■ **WORK INSTRUCTION 1**
In the thread on sharpening knives for coworkers, how long does the original poster say they have spent on a single knife?

■ **PASSAGE PROVIDED**
# expectations of sharpening for others



## NO ChoP! (Dec 6, 2012)

As the resident knut at my new gig, I'm in the predicament of many turning to me for help. I have been asked to " sharpen" knives several times now, and oblige out of kindness....

Problem is, many of these knives need work; tip/ chip repair, bevel setting, scratch smoothing/ polishing, thinning, etc....

At what point is it too much?

I've found myself putting in 45 minutes on a single knife. I don't even take that time on my own kit (but I take better care to start).

Should I just give them a new edge, and return it in the same beat up condition, just sharp??


----------



## unkajonet (Dec 6, 2012)

Show them how to sharpen.


----------



## Cutty Sharp (Dec 6, 2012)

If it takes so long, I hope they're buying you a drink or something. Either that or you'll have to set up a little business. Is it possible? Why not. I'm a teacher and I constantly get students trying to get me to do extra stuff for free - sometimes it's just nice to help, but other times you draw the line.


----------



## NO ChoP! (Dec 6, 2012)

I'm not really interested in profiting from anyone. I like to do things for others. The thing is, most of them don't realize how far gone their knives are. It's hard for me to not have something so beat up, and not try to rehab it. Most are usually appreciative, and surprised. But now that I've done it for several, I feel obligated to continue...

There are a lot of abused knives out there...


----------



## Benuser (Dec 6, 2012)

Two questions, if you don't mind. What knives are involved? Could you develop an "express mode", involving just P320 sandpaper, and J800 and 3k stones, the last for stropping only?


----------



## Zwiefel (Dec 6, 2012)

I've been doing a lot of this lately, mostly because I'm trying to get more experience sharpening/repairing...so I don't mind. However, IME just putting a fresh edge on it will amaze a lot of people.


----------



## la2tokyo (Dec 6, 2012)

I almost never do this for someone who wants to hand over their knife and have it fixed. Even if they stand there and watch the whole process, that would be better than nothing. If someone really wants to learn I set up two stones side by side and we work together until they learn what they're doing. If you do it that way you would be surprised how quickly the people you teach will take control of their own stuff and even start teaching the other people in the restaurant when you're not available. Either way, if someone isn't willing to try and learn I don't think you should feel obligated to provide them a sharpening service for free.

■ **DATA FOR ANALYSIS**
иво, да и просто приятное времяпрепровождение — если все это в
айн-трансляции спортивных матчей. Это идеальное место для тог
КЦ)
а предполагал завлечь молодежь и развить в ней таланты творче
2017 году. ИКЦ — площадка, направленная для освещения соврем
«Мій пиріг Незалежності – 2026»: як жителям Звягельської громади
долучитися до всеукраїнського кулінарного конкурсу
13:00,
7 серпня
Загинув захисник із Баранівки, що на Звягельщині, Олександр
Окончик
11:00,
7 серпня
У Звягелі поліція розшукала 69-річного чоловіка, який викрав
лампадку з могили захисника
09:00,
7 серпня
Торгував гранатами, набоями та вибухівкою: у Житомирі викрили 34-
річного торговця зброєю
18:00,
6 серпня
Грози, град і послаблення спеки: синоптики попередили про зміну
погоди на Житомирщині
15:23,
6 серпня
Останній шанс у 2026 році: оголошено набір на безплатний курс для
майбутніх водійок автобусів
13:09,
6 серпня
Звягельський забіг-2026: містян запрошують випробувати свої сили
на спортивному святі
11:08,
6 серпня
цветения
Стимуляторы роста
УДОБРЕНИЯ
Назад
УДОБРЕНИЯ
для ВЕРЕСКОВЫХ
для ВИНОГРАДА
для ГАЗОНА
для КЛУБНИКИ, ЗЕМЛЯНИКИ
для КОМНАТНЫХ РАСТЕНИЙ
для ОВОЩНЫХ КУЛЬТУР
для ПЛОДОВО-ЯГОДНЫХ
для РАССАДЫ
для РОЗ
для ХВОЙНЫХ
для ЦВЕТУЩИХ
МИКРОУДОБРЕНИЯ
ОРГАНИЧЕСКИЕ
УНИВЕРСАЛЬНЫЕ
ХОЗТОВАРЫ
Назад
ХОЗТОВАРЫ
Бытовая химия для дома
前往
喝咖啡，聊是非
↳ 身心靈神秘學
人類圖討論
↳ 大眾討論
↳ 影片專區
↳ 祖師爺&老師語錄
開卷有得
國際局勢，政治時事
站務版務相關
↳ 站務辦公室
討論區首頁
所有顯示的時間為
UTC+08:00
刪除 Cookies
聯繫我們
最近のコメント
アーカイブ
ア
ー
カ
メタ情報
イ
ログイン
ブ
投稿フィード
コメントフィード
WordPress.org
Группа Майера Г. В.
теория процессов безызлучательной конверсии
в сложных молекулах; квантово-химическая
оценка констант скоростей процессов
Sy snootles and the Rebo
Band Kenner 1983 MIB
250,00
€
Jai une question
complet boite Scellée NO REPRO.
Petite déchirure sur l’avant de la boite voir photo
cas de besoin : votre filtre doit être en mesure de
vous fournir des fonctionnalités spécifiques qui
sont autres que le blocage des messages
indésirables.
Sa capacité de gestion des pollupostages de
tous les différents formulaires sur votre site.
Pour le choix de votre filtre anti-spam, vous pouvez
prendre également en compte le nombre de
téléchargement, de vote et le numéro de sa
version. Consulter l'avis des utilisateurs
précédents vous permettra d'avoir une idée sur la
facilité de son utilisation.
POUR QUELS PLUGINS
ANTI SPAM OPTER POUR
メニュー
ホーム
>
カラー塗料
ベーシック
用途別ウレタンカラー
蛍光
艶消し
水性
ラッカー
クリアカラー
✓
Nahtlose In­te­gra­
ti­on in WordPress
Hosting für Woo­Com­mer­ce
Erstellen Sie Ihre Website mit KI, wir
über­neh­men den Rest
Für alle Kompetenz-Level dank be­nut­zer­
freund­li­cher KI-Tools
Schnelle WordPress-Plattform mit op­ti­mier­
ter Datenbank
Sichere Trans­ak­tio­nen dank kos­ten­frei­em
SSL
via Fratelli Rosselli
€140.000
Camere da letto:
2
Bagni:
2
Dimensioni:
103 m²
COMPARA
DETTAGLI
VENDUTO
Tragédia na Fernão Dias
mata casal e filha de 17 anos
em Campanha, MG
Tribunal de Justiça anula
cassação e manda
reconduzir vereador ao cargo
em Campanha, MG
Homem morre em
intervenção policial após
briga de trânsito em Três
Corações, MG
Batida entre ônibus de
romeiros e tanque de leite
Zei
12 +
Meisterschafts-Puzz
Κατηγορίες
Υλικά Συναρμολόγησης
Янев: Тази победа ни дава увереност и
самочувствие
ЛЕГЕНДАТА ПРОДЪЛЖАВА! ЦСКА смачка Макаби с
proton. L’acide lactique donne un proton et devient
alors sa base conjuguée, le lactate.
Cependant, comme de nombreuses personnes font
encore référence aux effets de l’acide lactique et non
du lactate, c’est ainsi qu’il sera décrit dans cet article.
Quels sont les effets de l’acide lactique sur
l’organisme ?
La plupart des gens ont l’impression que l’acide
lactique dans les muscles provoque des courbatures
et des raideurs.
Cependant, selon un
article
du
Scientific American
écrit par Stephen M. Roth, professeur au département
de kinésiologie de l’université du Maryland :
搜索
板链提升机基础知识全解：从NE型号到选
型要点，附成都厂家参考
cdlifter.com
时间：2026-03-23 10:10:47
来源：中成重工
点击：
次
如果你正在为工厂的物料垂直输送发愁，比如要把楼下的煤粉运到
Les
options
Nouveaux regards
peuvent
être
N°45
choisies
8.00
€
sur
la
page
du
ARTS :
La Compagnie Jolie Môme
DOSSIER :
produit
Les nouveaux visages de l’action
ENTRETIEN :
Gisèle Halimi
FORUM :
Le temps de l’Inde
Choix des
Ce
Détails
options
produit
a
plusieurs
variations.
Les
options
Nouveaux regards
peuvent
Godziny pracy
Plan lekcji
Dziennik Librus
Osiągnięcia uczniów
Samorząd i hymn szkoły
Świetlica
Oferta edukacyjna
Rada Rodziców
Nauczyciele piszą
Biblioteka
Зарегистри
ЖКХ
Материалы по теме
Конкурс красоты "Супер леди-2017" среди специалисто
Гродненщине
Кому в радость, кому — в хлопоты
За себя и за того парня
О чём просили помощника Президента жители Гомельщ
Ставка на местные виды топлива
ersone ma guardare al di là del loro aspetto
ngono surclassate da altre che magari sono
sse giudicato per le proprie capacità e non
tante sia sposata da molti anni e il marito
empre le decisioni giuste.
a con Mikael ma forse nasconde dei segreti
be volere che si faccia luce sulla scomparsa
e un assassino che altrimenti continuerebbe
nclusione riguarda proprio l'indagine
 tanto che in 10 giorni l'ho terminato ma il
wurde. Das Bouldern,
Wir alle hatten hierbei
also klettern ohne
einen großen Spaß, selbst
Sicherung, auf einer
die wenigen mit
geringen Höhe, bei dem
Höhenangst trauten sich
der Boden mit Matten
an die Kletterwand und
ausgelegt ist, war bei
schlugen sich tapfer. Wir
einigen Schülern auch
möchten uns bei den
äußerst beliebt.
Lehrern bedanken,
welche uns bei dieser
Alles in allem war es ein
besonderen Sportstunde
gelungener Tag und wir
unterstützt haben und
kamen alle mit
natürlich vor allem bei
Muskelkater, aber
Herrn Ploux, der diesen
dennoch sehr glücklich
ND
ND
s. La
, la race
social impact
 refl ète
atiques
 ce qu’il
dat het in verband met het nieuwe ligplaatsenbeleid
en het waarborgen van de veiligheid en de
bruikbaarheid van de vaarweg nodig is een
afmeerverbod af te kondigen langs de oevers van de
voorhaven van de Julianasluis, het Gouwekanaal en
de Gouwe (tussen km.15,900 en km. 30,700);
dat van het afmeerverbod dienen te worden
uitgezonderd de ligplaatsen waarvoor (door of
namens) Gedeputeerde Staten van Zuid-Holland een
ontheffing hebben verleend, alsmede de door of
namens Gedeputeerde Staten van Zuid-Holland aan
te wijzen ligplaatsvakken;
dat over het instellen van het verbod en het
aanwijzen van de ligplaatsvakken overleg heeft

■ **WORK INSTRUCTION 2**
How many lines in the records contain the string "filtre"? Reply with the number alone.

■ **EXERCISE SOLUTION 1**
45 minutes.

■ **EXERCISE SOLUTION 2**
2